In 2018, Professor of Music Philip Rudd founded the Concerto-Aria Competition to showcase individual performers at Denison. The competition is an important experience for accomplished music students, many of whom go on to pursue careers in music.
Eligible singers and instrumentalists apply for the competition with the sponsorship of their private lesson professors and perform their pieces with piano accompaniment in a public competition. One to three winners are ranked and selected each year by an outside expert adjudicator.
This year’s Concerto-Aria Competition winners are Max Bishop ’26, clarinet; Andrew Hanson ’26, tenor; and Rumi Kang ’26, composition.
On April 18, Kang will perform a world premiere of his piano concerto alongside the Denison University Symphony Orchestra. Kang shares his reflections in this Q&A.
Q: When did you start working on this concerto?
A: In the last semester of my junior year, I started writing some music. Over the summer, when I did summer research for the concerto, I was intending to take the music I had and just make more of it and add onto it. But Professor Ching-chu Hu encouraged me to start over, basically. He said, ‘You have too many different ideas,’ so I really started this concerto this past summer.
Q: Did you always plan for this piece to be entered in the Concerto Competition?
A: I didn’t have that in mind. I just wanted to make a piece. But as I thought about it more, it dawned on me that I could actually do this, especially when I was writing the proposal for my summer research.
Q: What did your composing process look like over the summer?
A: I would walk around Granville and think about certain musical ideas, and then whenever something good popped up, I would go to Eisner and try to write it down.
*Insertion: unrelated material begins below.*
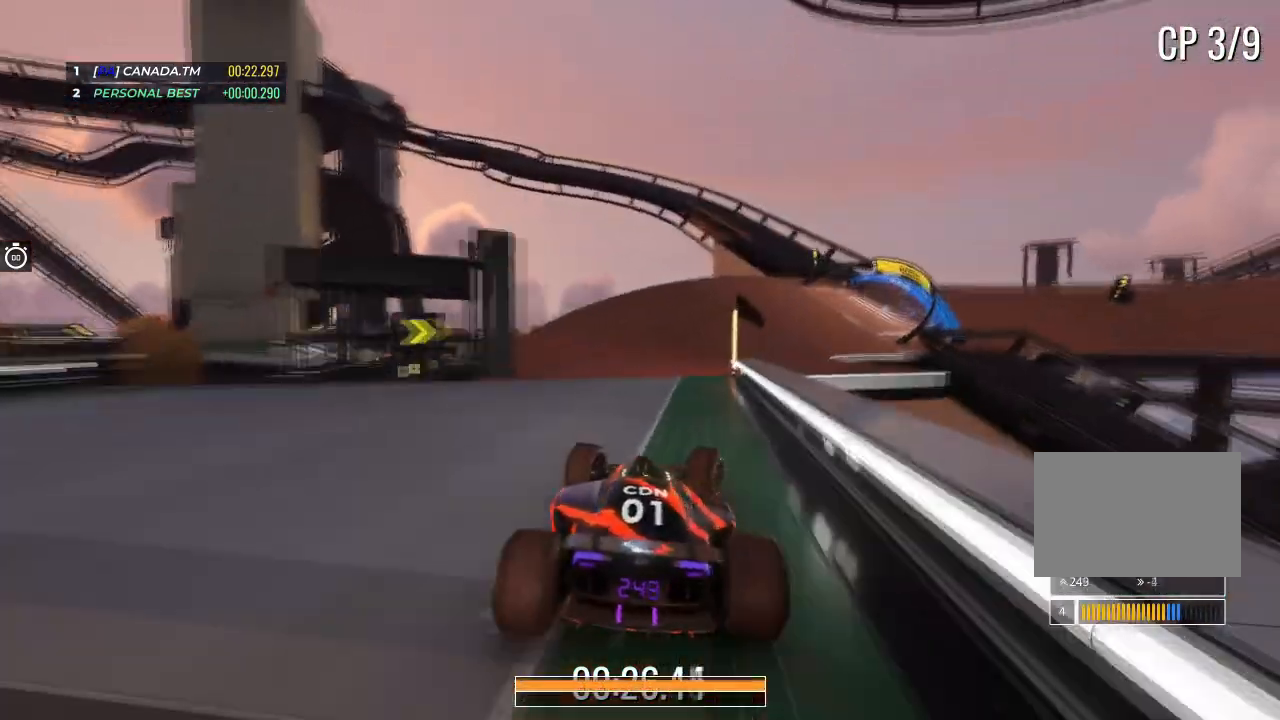
{"keys": ["right", "up"], "events": []}
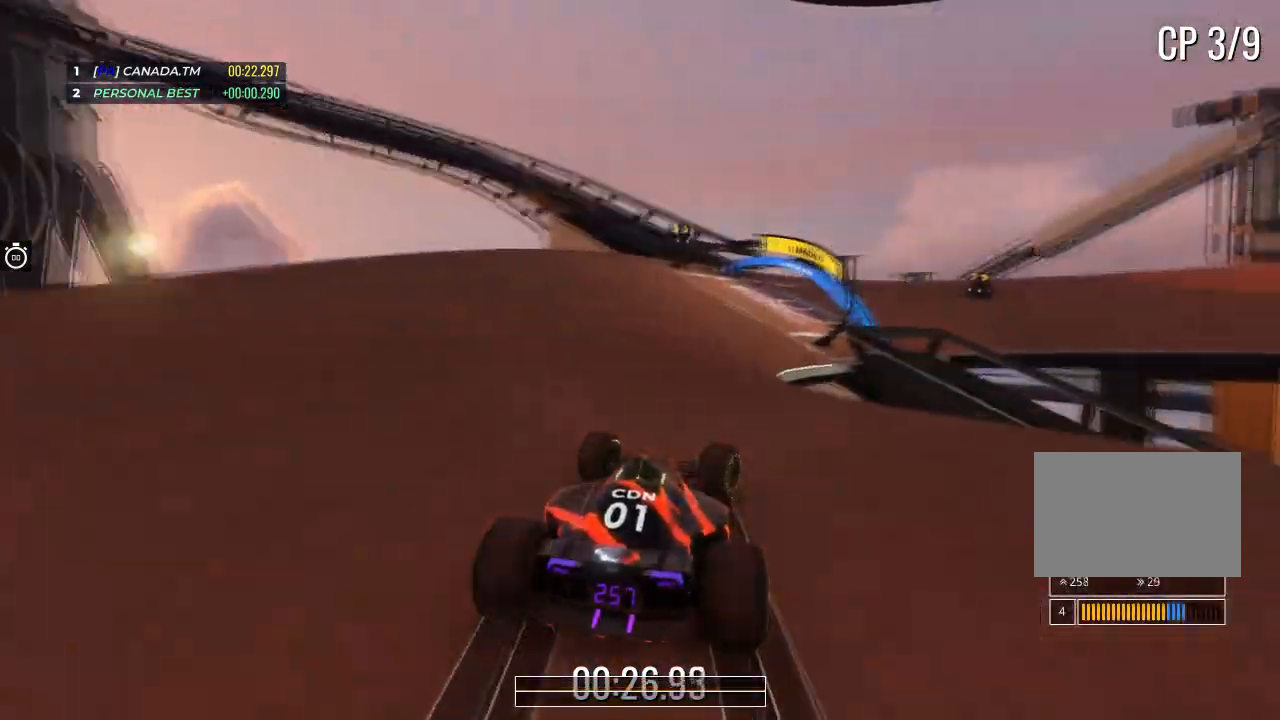
{"keys": ["right", "up"], "events": [[267, "right", "up"], [300, "right", "down"]]}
But most of my compositional process is silent. I met with Professor Hu twice a week, and we’d talk about certain ideas that I had and whether I should develop them or put them aside for now. In the beginning, he encouraged me to generate 30 ideas a day. The idea could be 10 seconds, it could be 20 seconds, it could be a minute. He encouraged me to generate a lot of them, to keep me from censoring myself. So no matter how bad I thought it was, I just wrote whatever came to my head. Professor Hu wanted me not to be so judgmental about my ideas because if I shoot down every idea that comes, I can’t get anything done.
Q: What was your process for orchestrating the piece?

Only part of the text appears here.